Our current warm, breezy and unusually dry spring weather isn’t helping, either: A light rainstorm would help cut down on airborne pollen, giving allergy sufferers at least a temporary reprieve. (That said, storms come with their own allergens, namely mold and sometimes even clouds of extra-triggering allergen particles.)
Hospital visits for asthma actually plummeted during the 2020 allergy season with the onset of the COVID-19 pandemic, likely due to fear of contracting the virus at emergency rooms. But these incidents rebounded in 2021 and 2022. It’s not yet clear when or how intense this year’s pollen and hospitalization surge will be, but city health officials predict that “pollen impacts in 2023 are likely to reflect the increasing trend in asthma ED [emergency department] visits since 2020.”
Lewis Ziska, an associate professor of environmental health sciences at Columbia University’s Mailman School of Public Health, is intimately familiar with “all the nasty, bad, sneezy, drippy things that happen when there’s too much pollen in the air” — including asthma attacks that sent him to the emergency room.
“I have my pocket protector — my albuterol inhaler — with me at all times,” he said.
Ziska explained that climate change is lengthening the spring allergy season and beefing up pollen production due to mild winters, early springs and delayed first frosts. Changes in weather patterns will also make surges in airborne pollen more sudden and intense.
“You go from sniffing and sneezing to, ‘I can’t breathe and I need to go to the ER,’” he said.
So, what’s an urban allergy sufferer to do? Anna Stern, a lifelong New Yorker with severe tree pollen allergies, runs her air purifiers constantly, avoids tree-lined parks and shuns eye makeup during allergy season.
“I gave up on wearing mascara because what’s the point?” she said. “You mean when my eyes are running down my face? Nah.”
Stern and other advocates are urging the city to be more choosy in its species selection when planting new trees — favoring fruiting specimens over those that shed large quantities of lightweight, allergenic pollen that’s carried far by the wind.
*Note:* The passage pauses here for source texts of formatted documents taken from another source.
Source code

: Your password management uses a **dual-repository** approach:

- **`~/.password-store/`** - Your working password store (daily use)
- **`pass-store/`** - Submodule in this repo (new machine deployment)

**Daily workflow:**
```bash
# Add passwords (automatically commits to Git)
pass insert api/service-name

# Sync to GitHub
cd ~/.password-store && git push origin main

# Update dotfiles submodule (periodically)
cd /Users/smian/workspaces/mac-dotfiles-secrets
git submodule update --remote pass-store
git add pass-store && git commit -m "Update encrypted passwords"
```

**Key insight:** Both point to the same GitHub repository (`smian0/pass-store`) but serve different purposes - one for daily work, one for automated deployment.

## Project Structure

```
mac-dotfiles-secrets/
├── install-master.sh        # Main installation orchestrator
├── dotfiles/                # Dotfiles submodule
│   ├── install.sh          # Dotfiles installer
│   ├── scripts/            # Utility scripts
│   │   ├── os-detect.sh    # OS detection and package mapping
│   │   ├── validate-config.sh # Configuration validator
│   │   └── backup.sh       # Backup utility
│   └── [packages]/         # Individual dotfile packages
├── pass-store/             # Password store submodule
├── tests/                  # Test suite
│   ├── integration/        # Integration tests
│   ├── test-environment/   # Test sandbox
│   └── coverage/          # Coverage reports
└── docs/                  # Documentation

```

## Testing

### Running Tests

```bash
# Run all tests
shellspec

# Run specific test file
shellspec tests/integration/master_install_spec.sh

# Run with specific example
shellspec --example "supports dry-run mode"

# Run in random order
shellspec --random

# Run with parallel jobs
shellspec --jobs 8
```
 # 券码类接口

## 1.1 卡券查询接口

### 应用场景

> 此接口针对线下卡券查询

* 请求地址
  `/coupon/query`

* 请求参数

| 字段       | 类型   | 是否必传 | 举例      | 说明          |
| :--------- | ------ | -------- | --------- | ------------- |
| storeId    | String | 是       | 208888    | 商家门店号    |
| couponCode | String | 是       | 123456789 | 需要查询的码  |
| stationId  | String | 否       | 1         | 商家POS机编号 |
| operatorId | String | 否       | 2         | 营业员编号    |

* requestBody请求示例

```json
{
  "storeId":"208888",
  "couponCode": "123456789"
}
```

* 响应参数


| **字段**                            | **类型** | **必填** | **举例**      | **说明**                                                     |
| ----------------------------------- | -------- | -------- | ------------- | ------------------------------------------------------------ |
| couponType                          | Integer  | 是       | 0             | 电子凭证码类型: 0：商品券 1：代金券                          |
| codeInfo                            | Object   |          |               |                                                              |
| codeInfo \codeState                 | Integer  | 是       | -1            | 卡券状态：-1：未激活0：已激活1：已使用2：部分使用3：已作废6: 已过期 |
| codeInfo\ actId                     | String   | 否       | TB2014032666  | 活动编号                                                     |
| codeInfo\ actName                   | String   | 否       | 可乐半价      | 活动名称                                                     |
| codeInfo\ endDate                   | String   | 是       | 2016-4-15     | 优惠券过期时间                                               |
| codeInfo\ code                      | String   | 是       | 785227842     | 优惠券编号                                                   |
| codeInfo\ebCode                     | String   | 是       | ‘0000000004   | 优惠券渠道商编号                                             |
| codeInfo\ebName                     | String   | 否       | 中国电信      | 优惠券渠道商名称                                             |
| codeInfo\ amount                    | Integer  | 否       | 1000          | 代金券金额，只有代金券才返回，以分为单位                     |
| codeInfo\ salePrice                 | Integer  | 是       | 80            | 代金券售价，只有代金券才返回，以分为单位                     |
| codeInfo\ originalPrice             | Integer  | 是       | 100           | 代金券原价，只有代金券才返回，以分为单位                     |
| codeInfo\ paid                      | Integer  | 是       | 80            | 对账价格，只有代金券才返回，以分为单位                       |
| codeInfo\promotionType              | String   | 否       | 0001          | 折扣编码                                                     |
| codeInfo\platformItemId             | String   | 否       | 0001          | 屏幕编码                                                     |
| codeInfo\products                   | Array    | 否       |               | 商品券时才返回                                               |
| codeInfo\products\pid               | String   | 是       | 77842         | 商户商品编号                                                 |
But the city’s parks department has to balance pollen production with other concerns when choosing which trees to plant. Pests and diseases have shortened the list of trees that can realistically thrive in our local ecosystem. And seed-bearing trees can be messy and stinky, so the city has traditionally favored lower-maintenance fruitless species, said Finley from the New York Botanical Garden.
“We want to reduce pollen levels,” she said. “The problem is that people are less concerned with pollen and more concerned with fruit dropping everywhere and smearing across their driveway.”
In the meantime, city health officials are urging allergy sufferers to start their go-to allergy medications before the pollen peak. For school-age kids, that means sending in a doctor-signed asthma medication administration form, which allows school nurses to administer meds during the school day. Doctors should also prescribe inhalers to asthmatic patients and prepare asthma management plans, which include guidance on when to take medicine and when to go to the ER.
Thankfully, the spring season isn’t all sniffles and inhaler puffs. There are also riotous blooms of cherry blossoms to enjoy. According to the Brooklyn Botanic Garden’s “Cherrywatch” tracker, many of the cherry blossom trees in the Brooklyn institution’s Japanese Hill-and-Pond Garden are at or near peak loveliness. Other Japanese cherry blossom tree species, which line the botanic garden’s aptly named Cherry Esplanade, haven’t yet shown their true colors.
Finley notes that cherry trees aren’t much of an allergy concern — they’re pollinated by insects rather than by wind, so their heavy, sticky pollen grains typically don’t travel far enough to reach our suffering nostrils.